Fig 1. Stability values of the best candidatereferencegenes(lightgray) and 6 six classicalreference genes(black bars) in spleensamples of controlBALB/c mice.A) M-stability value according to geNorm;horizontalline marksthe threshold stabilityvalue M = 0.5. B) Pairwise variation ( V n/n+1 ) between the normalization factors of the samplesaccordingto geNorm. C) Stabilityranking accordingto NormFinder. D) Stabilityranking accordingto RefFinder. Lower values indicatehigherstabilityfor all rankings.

+===+

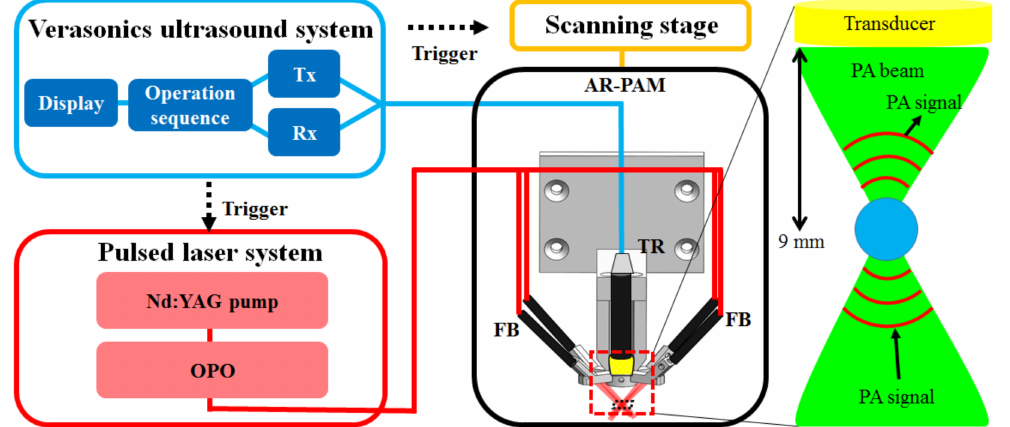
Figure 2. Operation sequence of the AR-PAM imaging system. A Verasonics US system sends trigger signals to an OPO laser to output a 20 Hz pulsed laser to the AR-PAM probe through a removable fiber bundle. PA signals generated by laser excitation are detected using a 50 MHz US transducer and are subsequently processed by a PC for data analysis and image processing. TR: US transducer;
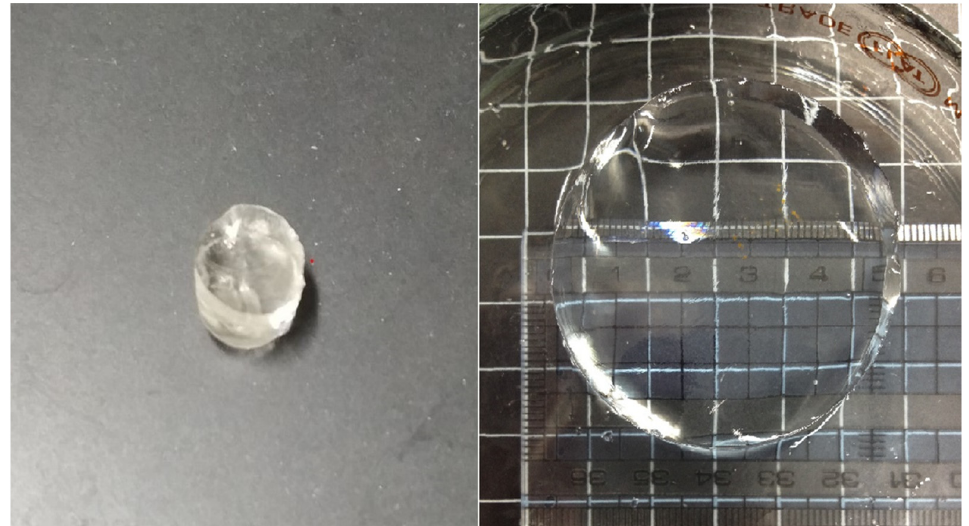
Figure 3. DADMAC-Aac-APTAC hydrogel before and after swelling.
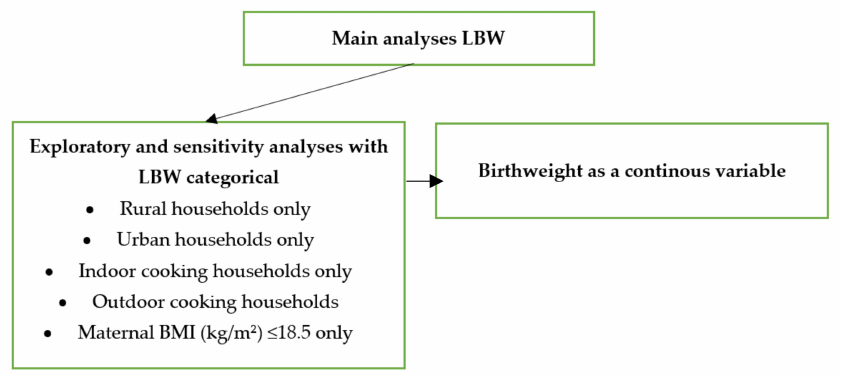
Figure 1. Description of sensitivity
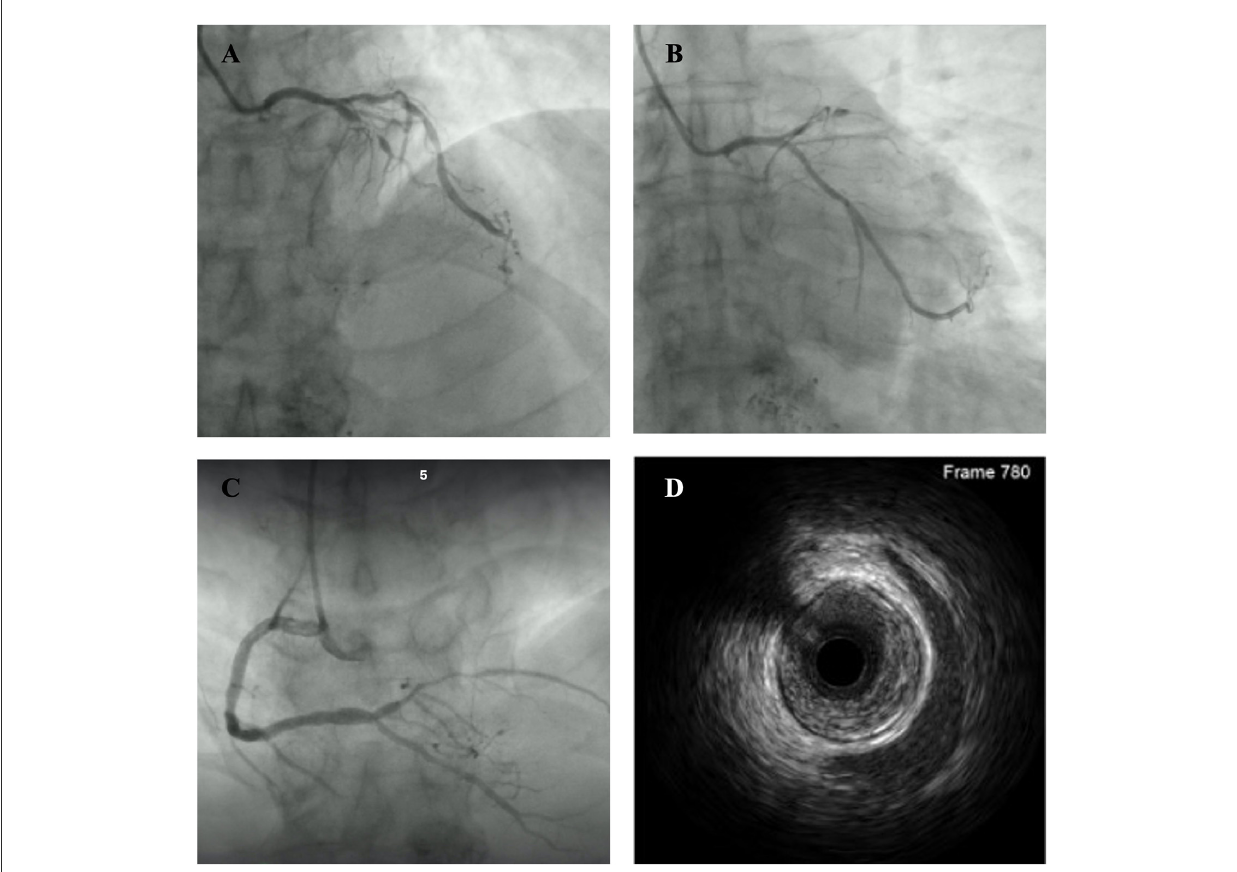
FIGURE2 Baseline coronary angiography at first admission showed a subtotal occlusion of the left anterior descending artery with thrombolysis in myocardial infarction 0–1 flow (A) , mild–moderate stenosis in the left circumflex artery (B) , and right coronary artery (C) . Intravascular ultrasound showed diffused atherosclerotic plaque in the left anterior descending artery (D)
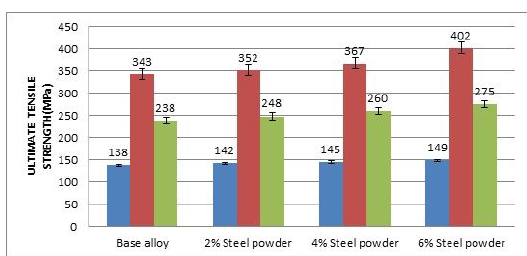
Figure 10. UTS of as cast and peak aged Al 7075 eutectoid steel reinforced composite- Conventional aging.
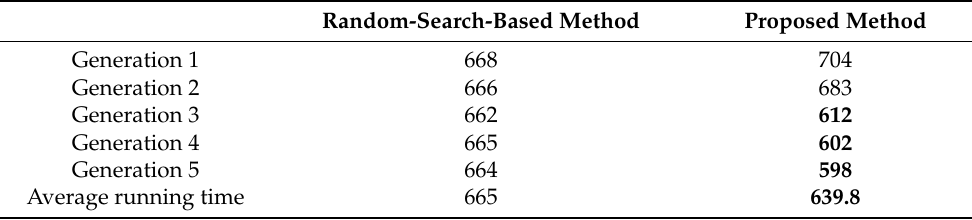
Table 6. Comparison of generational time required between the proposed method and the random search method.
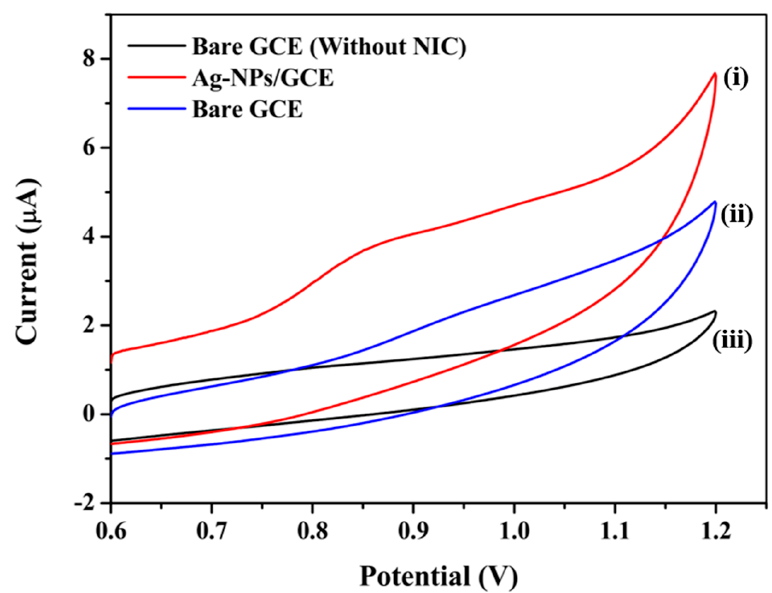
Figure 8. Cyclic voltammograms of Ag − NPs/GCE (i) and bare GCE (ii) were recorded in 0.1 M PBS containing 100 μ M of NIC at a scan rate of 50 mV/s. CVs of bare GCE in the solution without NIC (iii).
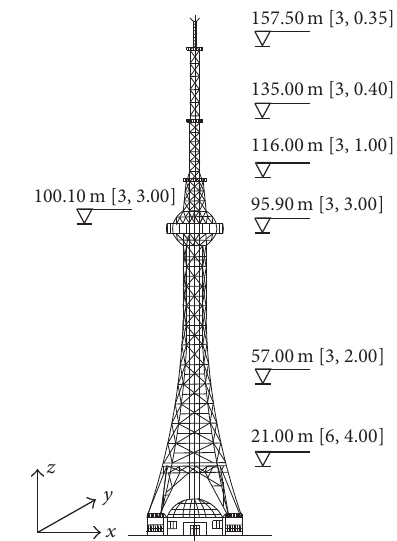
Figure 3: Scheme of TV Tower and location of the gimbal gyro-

+===+

▶ _Requirement_:
Working from the data above, repeat exactly, and only, the lines that begin at the line containing "Figure 10. UTS" and stop after the line containing "Figure 3: Scheme"; pictures are not copied.

▶ _Solution for this problem_:
Figure 10. UTS of as cast and peak aged Al 7075 eutectoid steel reinforced composite- Conventional aging.
Table 6. Comparison of generational time required between the proposed method and the random search method.
Figure 8. Cyclic voltammograms of Ag − NPs/GCE (i) and bare GCE (ii) were recorded in 0.1 M PBS containing 100 μ M of NIC at a scan rate of 50 mV/s. CVs of bare GCE in the solution without NIC (iii).
Figure 3: Scheme of TV Tower and location of the gimbal gyro-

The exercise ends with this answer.